Jenkins, who now lives in Arizona, was a member of the Nation of Islam until 1978 when he formed the separate United Nation of Islam (UNOI).
According to the suit, Jenkins formed the UNOI after “angels and/or scientists” abducted him and escorted him through the galaxy on a spaceship and instructed him on how to govern earth.
The suit contends that he subsequently told his followers to refer to him as “Allah on Earth,” “Allah in Person,” or “The Supreme Being.”
The group’s Facebook profile photo displays the slogan “Wealthful Growth” and shows what appears to be a spaceship shining light on a pile of gold bars.
Jenkins established a small community of followers and business in an economically depressed area of Kansas City, Kan., and later established similar communities in a number of other cities.
Many in the Kansas City, Kan., community praised the group for improving the area and bringing needed economic development. But most of the businesses started by the group along Quindaro Boulevard appear to have since been closed.
The suit alleges that the UNOI used a hierarchical chain of command with Jenkins at the pinnacle.
It employed strict system of discipline, operated its own schools and regulated when and with who members could marry. Ross was married to a group member when she was 20 after a “psychic doctor” determined that they were compatible, according to the suit.

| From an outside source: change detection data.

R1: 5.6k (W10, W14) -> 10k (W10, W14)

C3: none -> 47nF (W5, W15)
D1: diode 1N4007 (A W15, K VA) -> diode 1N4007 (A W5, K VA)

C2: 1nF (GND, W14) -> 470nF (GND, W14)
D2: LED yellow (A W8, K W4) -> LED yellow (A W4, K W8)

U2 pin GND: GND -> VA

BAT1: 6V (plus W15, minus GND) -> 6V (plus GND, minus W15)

The UNOI also taught a philosophy of the superiority of black males over white males and the superiority of men over women.
“UNOI required female members to attend regular women’s meetings, where women learned how to be ‘good housewives’ and how to ‘submit’ to their husbands,” the lawsuit alleges.

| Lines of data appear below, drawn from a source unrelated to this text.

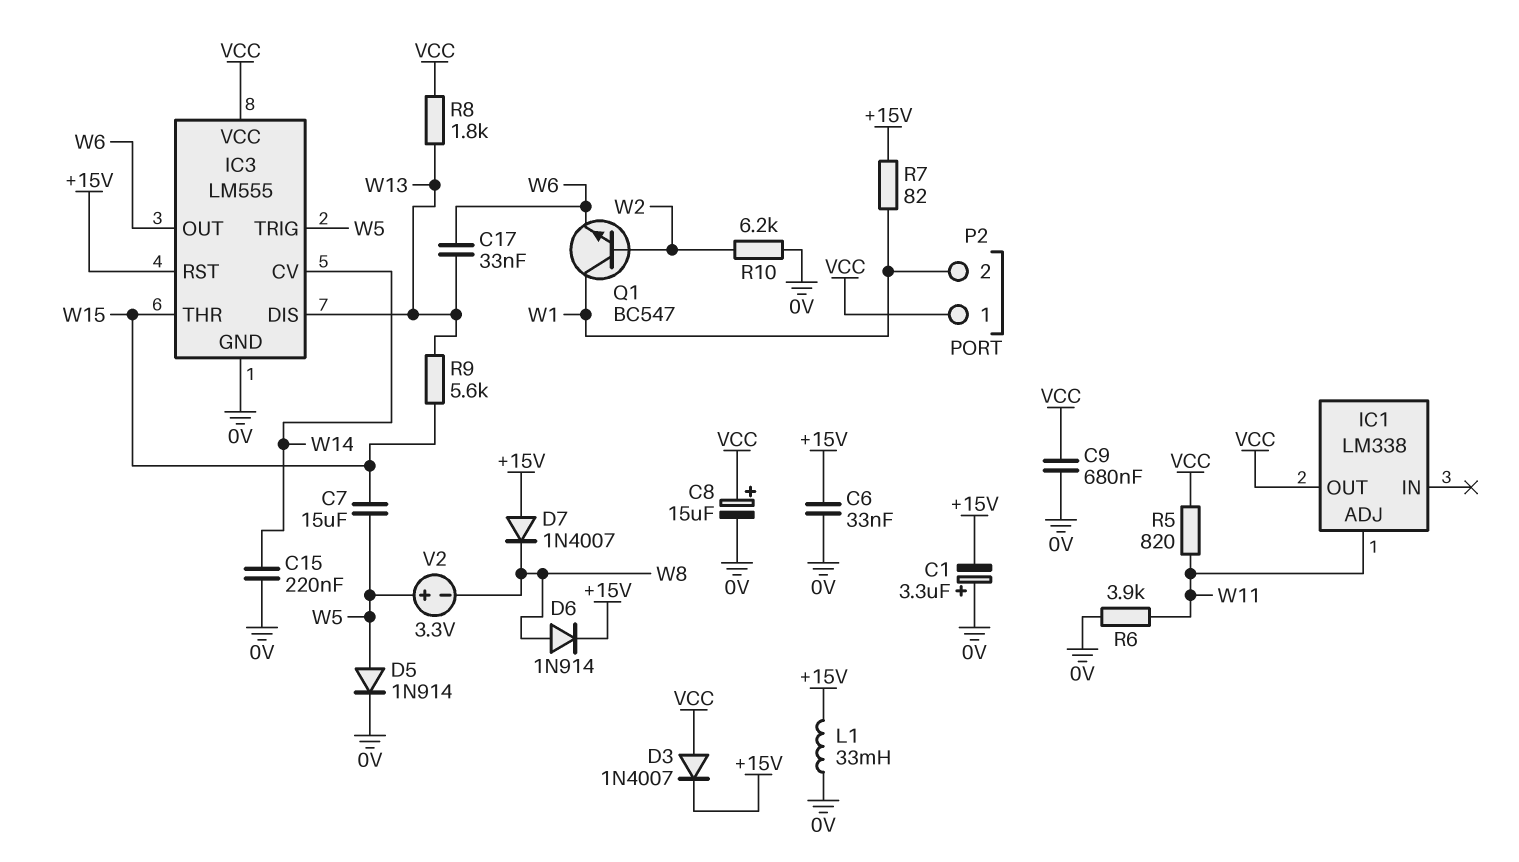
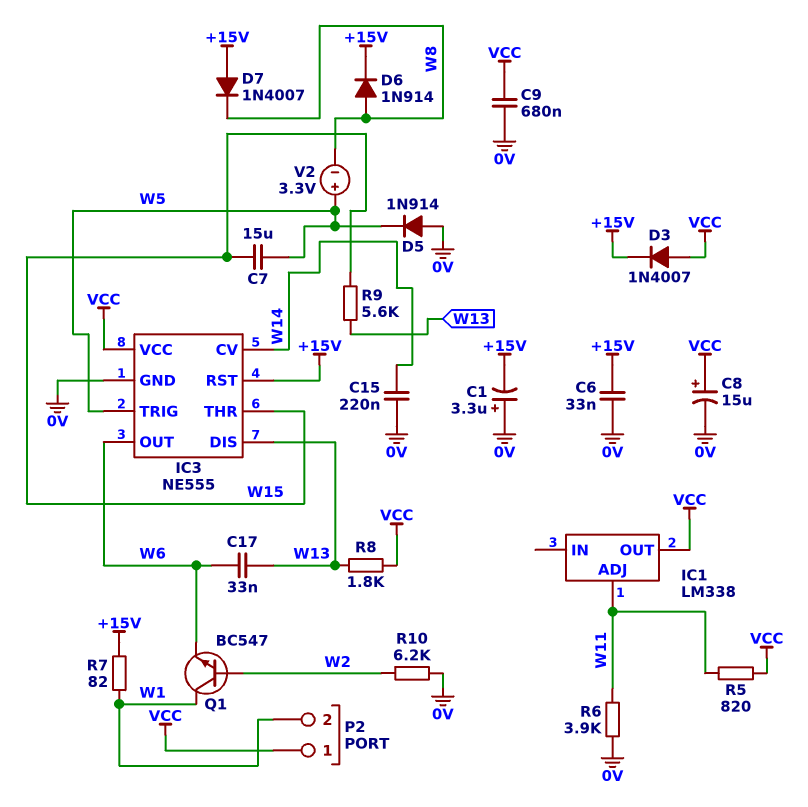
D5: diode 1N914 (A W5, K 0V) -> diode 1N914 (A 0V, K W5)
IC3: LM555 -> NE555
L1: 33mH (+15V, 0V) -> none

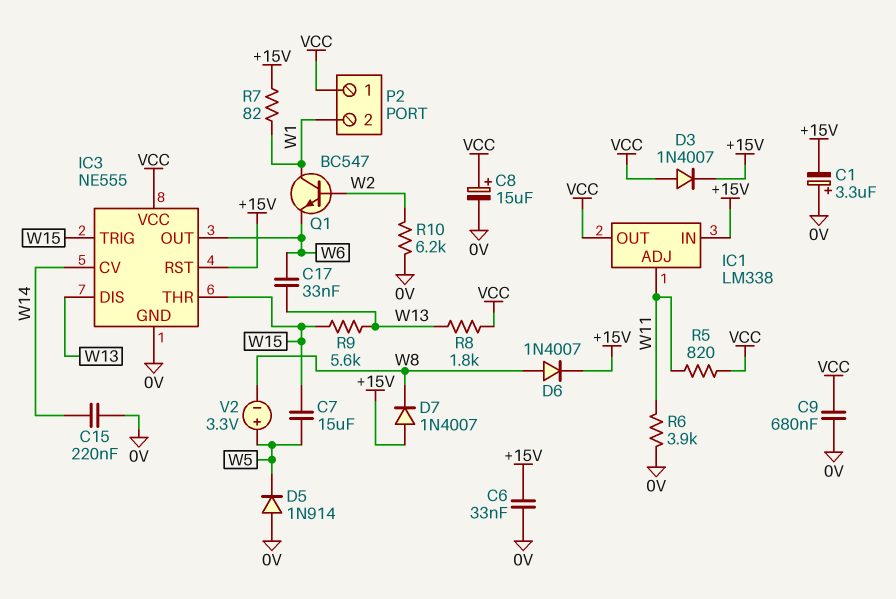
D6: diode 1N914 (A W8, K +15V) -> diode 1N4007 (A W8, K +15V)
IC1 pin IN: none -> +15V
IC3 pin TRIG: W5 -> W15

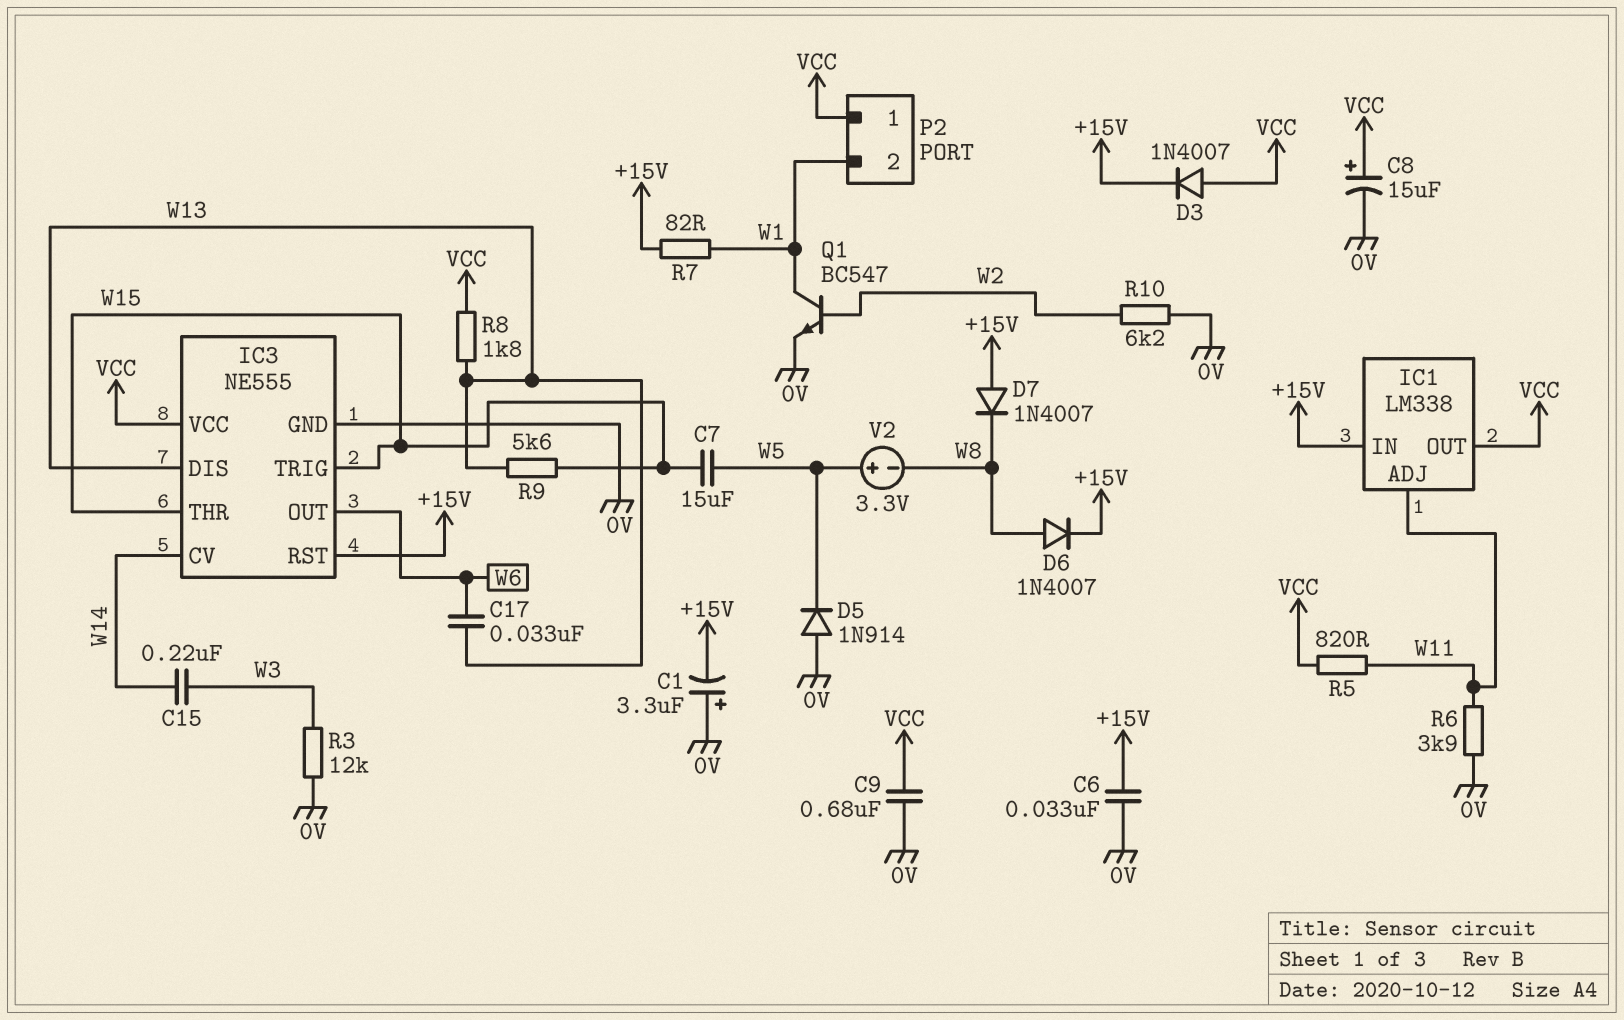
C15: 220nF (0V, W14) -> 220nF (W3, W14)
Q1: NPN BC547 (B W2, C W1, E W6) -> NPN BC547 (B W2, C W1, E 0V)
R3: none -> 12k (0V, W3)

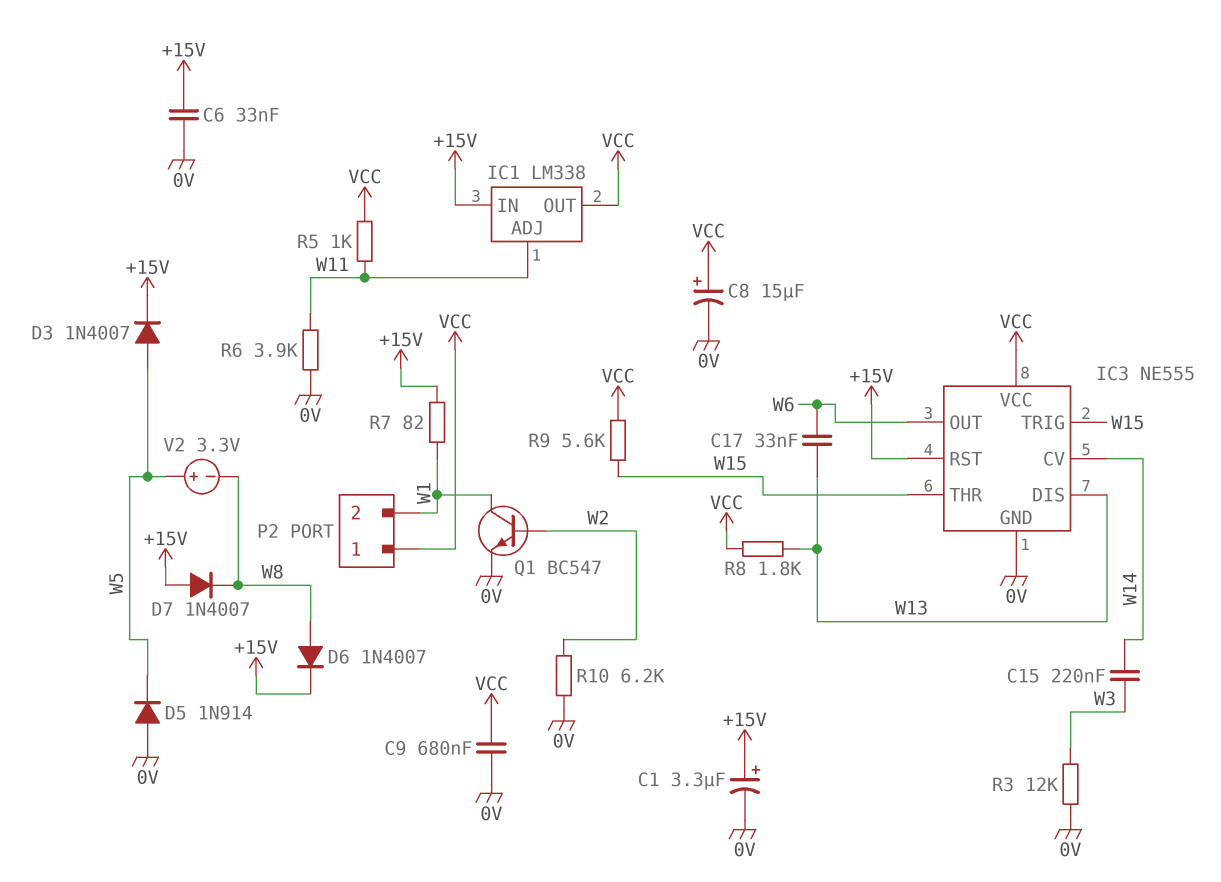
C1: 3.3uF (plus 0V, minus +15V) -> 3.3uF (plus +15V, minus 0V)
C7: 15uF (W5, W15) -> none
D3: diode 1N4007 (A VCC, K +15V) -> diode 1N4007 (A W5, K +15V)
R5: 820 (VCC, W11) -> 1k (VCC, W11)
R9: 5.6k (W13, W15) -> 5.6k (VCC, W15)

Among punishments meted out were fines that had to be paid by female members if they exceeded an “ideal” weight, the suit alleges.
Several years ago, the group changed its name to The Value Creators.
“The Value Creators is effectively UNOI under a different name, and it includes all of the same (or similar) businesses and members,” according to the suit.
Since 2015, Ross has lived in a safe house in an undisclosed state to “avoid detection by her former traffickers,” according to the suit.
Besides the money she says is owed her for the years of work she was not paid for, her suit seeks compensation for “her pain, and suffering of the trafficking and losing her childhood to the defendants, and to punish the defendants for their abhorrent and malicious trafficking practices.”